En l’espèce, les cotes que Monsieur X souhaite consulter contiennent des documents qui ont fait l’objet de mesures de classification au titre de la protection du secret de la défense nationale. La commission observe que compte tenu des dates extrêmes de ces cotes, le délai de cinquante ans mentionné au I de l’article L213-2 du code du patrimoine est échu.

Toutefois, dans la mesure où le ministre des armées a indiqué que sont en cause des informations à caractère proliférant, la commission estime, en application des principes rappelés ci-dessus, que les effets attachés aux mesures de classification demeurent et que le secret de la défense nationale fait par suite obstacle à ce qu’elle puisse prendre connaissance des documents sollicités.

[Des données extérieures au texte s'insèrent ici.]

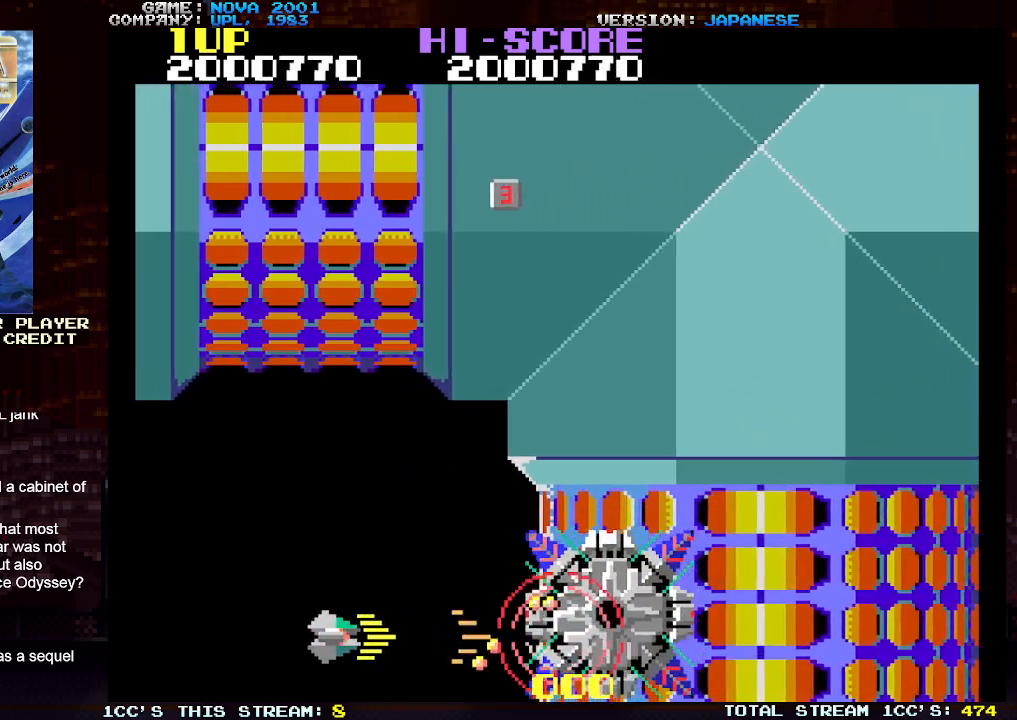
{"buttons": ["SQUARE", "TRIANGLE"], "left_stick": "left", "events": [[17, "SQUARE", "up"], [83, "SQUARE", "down"], [133, "SQUARE", "up"], [200, "SQUARE", "down"], [200, "left_stick", "up-left"], [250, "SQUARE", "up"], [317, "SQUARE", "down"], [350, "SQUARE", "up"], [400, "SQUARE", "down"], [483, "SQUARE", "up"], [483, "left_stick", "left"], [500, "SQUARE", "down"]]}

2. Sur l’office de la CADA :

La commission rappelle cependant, qu’aux termes de l’article L340-1 du code des relations entre le public et l’administration, elle est « chargée de veiller au respect de la liberté d'accès aux documents administratifs et aux archives publiques ». Elle est ainsi compétente pour rendre un avis, sur le fondement du livre III de ce code, sur la communication de documents administratifs couverts par le secret de la défense nationale (CE, 20 février 2012, Min. de la défense, n°350382). L'article R343-2 du même code prévoit par ailleurs que « l'administration mise en cause est tenue, dans le délai prescrit par le président de la commission, de communiquer à celle-ci tous documents et informations utiles et de lui apporter les concours nécessaires. (...) ».

Ainsi qu’elle l’a fait en dernier lieu dans son avis de partie II du 17 février 2022 n° 20217244, la commission considère qu’il lui appartient de vérifier qu'avant que ne soit refusée la communication d’un document relevant du secret de la défense nationale et faisant l’objet d’une mesure de classification à ce titre, qui ne serait possible qu'après déclassification par l'autorité compétente, que celle-ci s'est assurée que le maintien de la classification est justifié et en particulier qu’une déclassification partielle du document ne peut être réalisée. La commission en déduit également qu’elle se prononce alors au vu, notamment, de tout élément d'information que l'administration destinataire de la demande lui communique dans des formes préservant le secret de la défense nationale, de façon à lui permettre d'émettre son avis en connaissance de cause sans porter directement ou indirectement atteinte à ce secret. Dans le cas où, estimant qu’une classification ne se justifierait plus et que la communication d'un document classifié ne porterait donc pas atteinte au secret de la défense nationale, ni par ailleurs à un autre intérêt protégé par le code du patrimoine, la commission émettrait un avis favorable à la demande, il appartiendrait à cette administration d’engager les procédures nécessaires en vue de la déclassification, totale ou partielle, de ce document par l'autorité compétente.

3. Sur la communication des dossiers d’archives publiques en cause :

La commission rappelle que dans son avis du 16 décembre 2021 n° 20215751 précité, elle a estimé qu’une restriction au principe de libre communicabilité des archives publiques telle que prévue par le II de l’article L213-2 du code du patrimoine, sans limite temporelle et non assortie d’une possibilité de délivrance d’autorisation de consultation à titre dérogatoire, ne peut que faire l’objet d’une interprétation stricte et ne saurait donc viser que les documents pour lesquels le risque que l’ennemi s’empare d’éléments d’information relatifs à de telles armes présente toujours une actualité.

En l’espèce, la commission considère qu’en dépit des échanges menés pour l’instruction de la saisine, elle ne dispose pas d’éléments établissant que la consultation des dossiers d’archives en cause serait susceptible d’entraîner la diffusion d’informations permettant de concevoir, fabriquer, utiliser ou localiser des armes chimiques, qui présenteraient un tel risque.

Dans ces conditions et en l’état des informations dont elle dispose, la commission émet en conséquence un avis favorable à la demande et invite le ministre des armées à procéder à un nouvel examen des dossiers sollicités en vue de leur déclassification, le cas échéant partielle.